The following Article is from Your GPB Digital Magazine. Download the iPad App or Click here for a preview of the latest edition.

Dolphins are one of the most popular animals in the world. They are graceful in the water, beautiful to watch, and they look so happy to see you. But despite their popularity, there is much about the dolphin world we’re just beginning to understand.

In “Dolphin Drama,” we’ll explore how some dolphin lovers are causing bad behavior like begging, observe dolphins’ amazing anatomy up close and learn about the threats the animals are now facing.
More than thirty species of dolphins exist, including Striped Dolphins, Spotted Dolphins and Bottlenose Dolphins, best known to those who live on the East Coast. I met up with Dr. Tara Cox and the dolphin research team from Savannah State University to search for Bottlenose dolphins off the coast of Georgia.

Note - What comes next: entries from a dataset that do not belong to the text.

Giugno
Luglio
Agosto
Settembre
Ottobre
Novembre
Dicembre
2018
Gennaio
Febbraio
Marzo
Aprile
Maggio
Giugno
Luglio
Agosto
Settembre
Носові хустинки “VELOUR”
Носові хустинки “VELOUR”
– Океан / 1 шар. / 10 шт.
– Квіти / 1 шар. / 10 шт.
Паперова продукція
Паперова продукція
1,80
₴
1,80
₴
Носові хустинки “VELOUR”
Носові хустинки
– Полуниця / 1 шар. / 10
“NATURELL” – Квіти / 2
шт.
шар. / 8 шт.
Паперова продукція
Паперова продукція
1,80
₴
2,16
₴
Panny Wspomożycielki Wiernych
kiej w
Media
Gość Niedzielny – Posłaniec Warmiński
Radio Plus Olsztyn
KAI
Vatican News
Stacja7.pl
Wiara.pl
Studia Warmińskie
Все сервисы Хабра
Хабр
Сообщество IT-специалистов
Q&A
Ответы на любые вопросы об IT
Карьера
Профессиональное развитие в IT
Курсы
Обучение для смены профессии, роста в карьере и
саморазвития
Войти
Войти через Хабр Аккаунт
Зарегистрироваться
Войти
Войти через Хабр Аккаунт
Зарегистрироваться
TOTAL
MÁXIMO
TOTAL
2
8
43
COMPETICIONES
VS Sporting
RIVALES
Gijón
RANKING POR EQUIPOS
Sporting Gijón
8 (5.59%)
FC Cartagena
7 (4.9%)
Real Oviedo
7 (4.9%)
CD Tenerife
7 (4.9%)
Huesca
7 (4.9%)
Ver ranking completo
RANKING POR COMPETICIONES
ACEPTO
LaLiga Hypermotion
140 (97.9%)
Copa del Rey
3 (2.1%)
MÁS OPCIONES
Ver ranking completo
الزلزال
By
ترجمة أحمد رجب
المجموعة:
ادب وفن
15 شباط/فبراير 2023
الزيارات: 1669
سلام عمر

Dr. Cox’s team has spent years documenting begging behavior as part of a Mid-Atlantic effort to keep track of dolphins from Virginia to Florida. The team’s research includes taking photos of dorsal fins and then cataloging them in the lab. As I learned on our trip, in comparison to humans, fins are like fingerprints and help the researchers identify individual dolphins.

I also spoke with international researcher Dr. Randy Wells, who heads the longest-running study of wild dolphins in the world at Mote Marine Laboratory in Sarasota, Florida. Dr. Wells works with Dr. Cox in Savannah, and he is also part of a team that tested dolphins off the coast of Georgia around Brunswick and Sapelo Island. Some of the dolphins tested had the highest levels of PCBS ever found in a marine mammal. Polycarbonated Biophenyls were banned in 1979 because of the toxic impact on wildlife and humans, so now scientists are trying to figure out why such high levels show up decades later off the coast of Georgia.

My visit with senior trainer Andy Horn at Georgia Aquarium’s Marineland revealed some amazing facts about dolphins’ anatomy, including that they have monocular vision, which allows them to see in multiple directions at once. In addition to this visual capability, dolphins also have a very complex system of hearing and communicating, including the sense of echolocation, which enables them to use sound to determine what is happening in their environment.